Graphic shows aircraft and victims by country; 2c x 5
inches; 96.3 mm x 127 mm;
Neither Robin nor Lufthansa indicated there was anything the
pilot could have done to avoid the crash, saying he had acted appropriately.
Robin said Lubitz had never been flagged as a terrorist and
would not give details on his religion or his ethnic background. German
authorities were taking charge of the investigation into him.
Lufthansa CEO Carsten Spohr said the airline was already
"appalled" by what happened in its low-cost subsidiary.
"I could not have imagined that becoming even
worse," Spohr said in Cologne. "We choose our cockpit staff very,
very carefully."
Lubitz had joined Germanwings in September 2013, directly
out of flight school, and had flown 630 hours. Spohr said the airline had no
indication why he would have crashed the plane. He said pilots undergo yearly
medical examination but that doesn't include psychological tests.
Lufthansa's chief said Lubitz started his training in 2008
and there was a "several-month" gap in his training six years ago.
Spohr said he couldn't say what the reason for that was but after the break
"he not only passed all medical tests but also his flight training, all
flying tests and checks."
Robin avoided describing the crash as a suicide.
"Usually, when someone commits suicide, he is
alone," he said. "When you are responsible for 150 people at the
back, I don't necessarily call that a suicide."
In general, people kill for 3 main reasons: money, sex, revenge. We can probably exclude the first two reasons, based on what we know so far. When somebody commits mass murder, s/he does it because s/he wants to take revenge for whatever wrongs s/he believes that the society has done against him or his family or his people.
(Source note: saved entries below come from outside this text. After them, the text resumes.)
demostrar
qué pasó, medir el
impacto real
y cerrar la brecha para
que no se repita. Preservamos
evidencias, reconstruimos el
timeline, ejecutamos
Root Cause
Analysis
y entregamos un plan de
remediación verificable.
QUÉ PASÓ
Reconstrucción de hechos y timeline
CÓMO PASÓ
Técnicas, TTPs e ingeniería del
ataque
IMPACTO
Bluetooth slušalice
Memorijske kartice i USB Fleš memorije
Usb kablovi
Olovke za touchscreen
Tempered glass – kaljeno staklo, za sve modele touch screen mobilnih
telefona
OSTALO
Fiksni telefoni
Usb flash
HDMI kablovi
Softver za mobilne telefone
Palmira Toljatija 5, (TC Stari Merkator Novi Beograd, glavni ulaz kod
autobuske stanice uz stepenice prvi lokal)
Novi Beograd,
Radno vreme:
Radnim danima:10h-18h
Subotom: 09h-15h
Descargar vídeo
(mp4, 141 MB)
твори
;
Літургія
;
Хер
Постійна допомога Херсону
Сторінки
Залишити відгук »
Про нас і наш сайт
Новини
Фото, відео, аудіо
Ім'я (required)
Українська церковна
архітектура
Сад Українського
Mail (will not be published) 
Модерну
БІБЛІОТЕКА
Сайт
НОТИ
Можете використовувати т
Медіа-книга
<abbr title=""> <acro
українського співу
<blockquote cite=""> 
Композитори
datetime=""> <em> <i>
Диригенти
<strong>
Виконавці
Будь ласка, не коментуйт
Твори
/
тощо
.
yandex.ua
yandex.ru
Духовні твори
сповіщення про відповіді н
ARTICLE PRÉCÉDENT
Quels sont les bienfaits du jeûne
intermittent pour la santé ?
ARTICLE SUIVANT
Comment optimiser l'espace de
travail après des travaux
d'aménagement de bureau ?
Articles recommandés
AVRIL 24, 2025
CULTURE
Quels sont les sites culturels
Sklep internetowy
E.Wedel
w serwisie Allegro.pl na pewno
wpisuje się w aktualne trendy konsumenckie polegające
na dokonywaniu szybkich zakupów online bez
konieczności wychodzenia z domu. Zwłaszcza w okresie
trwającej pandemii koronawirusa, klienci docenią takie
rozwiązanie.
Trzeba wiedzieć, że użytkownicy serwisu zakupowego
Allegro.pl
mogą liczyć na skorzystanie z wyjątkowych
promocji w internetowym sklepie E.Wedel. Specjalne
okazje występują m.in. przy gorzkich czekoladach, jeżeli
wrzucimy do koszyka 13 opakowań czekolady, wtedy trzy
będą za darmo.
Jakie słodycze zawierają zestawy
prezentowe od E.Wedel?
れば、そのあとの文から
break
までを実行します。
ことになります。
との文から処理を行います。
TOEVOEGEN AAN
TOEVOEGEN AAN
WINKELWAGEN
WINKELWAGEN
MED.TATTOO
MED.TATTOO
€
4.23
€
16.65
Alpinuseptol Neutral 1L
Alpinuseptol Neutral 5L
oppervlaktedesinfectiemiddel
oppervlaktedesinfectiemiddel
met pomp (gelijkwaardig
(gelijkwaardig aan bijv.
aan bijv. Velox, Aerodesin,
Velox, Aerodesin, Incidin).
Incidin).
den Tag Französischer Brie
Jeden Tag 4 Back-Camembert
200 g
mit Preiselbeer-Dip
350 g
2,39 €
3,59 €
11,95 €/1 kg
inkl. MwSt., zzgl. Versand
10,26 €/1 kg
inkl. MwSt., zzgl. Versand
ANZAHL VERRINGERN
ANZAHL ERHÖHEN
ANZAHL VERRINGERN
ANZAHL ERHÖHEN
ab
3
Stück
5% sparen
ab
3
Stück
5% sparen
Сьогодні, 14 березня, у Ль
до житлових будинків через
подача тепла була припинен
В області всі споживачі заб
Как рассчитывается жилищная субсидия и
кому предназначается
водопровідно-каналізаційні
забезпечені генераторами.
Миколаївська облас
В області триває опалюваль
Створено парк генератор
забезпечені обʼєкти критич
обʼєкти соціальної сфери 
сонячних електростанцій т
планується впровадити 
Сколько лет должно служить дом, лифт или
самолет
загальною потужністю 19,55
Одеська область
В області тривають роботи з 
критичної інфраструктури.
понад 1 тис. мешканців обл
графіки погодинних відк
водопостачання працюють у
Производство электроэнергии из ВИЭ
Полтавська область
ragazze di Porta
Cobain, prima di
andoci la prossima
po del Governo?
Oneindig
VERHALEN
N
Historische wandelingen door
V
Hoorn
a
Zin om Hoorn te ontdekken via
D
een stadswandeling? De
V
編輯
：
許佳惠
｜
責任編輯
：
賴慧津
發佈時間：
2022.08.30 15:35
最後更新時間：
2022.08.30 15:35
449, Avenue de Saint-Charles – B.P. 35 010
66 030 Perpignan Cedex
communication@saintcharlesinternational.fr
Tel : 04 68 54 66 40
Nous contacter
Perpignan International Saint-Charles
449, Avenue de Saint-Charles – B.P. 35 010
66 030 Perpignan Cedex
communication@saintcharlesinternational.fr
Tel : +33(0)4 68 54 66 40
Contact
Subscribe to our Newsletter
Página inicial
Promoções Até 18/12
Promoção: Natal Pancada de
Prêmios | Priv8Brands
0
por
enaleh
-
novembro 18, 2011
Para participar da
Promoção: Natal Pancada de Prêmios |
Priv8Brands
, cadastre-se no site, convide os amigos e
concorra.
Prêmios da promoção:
So, we would leave on the table the revenge or terrorist causes until we receive more information about his background.
In the German town of Montabaur, acquaintances told The
Associated Press that Lubitz appeared normal and happy when they saw him last
fall as he renewed his glider pilot's license.
"He was happy he had the job with Germanwings and he
was doing well," said a member of the glider club, Peter Ruecker, who
watched Lubitz learn to fly. "He gave off a good feeling."
Lubitz had obtained his glider pilot's license as a
teenager, and was accepted as a Lufthansa pilot trainee after finishing a tough
German college preparatory school, Ruecker said. He described Lubitz as
"rather quiet" but friendly.
Lubitz's Facebook page, deleted sometime in the past two
days, showed a smiling man in a dark brown jacket posing in front of the Golden
Gate Bridge in San Francisco. The Facebook page was restored after the French
prosecutor's press conference.
Robin said the Germanwings plane's second black box still
had not been found but remains of the victims were being collected and DNA
identification had begun.
In the Alpine hamlet of Le Vernet, French authorities set up
a viewing tent for family members on Thursday to look toward the site of the
crash, which lies on a steep, treacherous site only reachable by a long hike.
Robin said Lubitz's family was in France but was being kept
separate from the other victims' families. The victims' families were briefed
ahead of the press conference.
"The victims deserve explanations from the
prosecutor," Robin said. "(But) they are having a hard time believing
it."
The principal of Joseph Koenig High School in Haltern,
Germany, Ulrich Wessel, which lost 16 students and two teachers in the crash,
said the state governor had called him Thursday afternoon to tell him about the
probe's conclusion.
"It is much, much worse than we had thought,"
Wessel said. "It doesn't make the number of dead any worse, but if it had
been a technical defect then measures could have been taken so that it would
never happen again."
The circumstances of the crash are likely to revive
questions about the possibility of suicidal pilots and the wisdom of sealing
off the cockpit.
"From the moment it became apparent that the
Germanwings flight had made a controlled descent for 8 minutes with no
'Mayday,' one feared that either pilot suicide or hijack was the cause,"
said Philip Baum, London-based editor of trade magazine Aviation Security
International.
"The kneejerk reaction to the events of 9/11 with the
ill-thought reinforced cockpit door has had catastrophic consequences," he
added.
RIP. We will see you
on the other side when our times comes.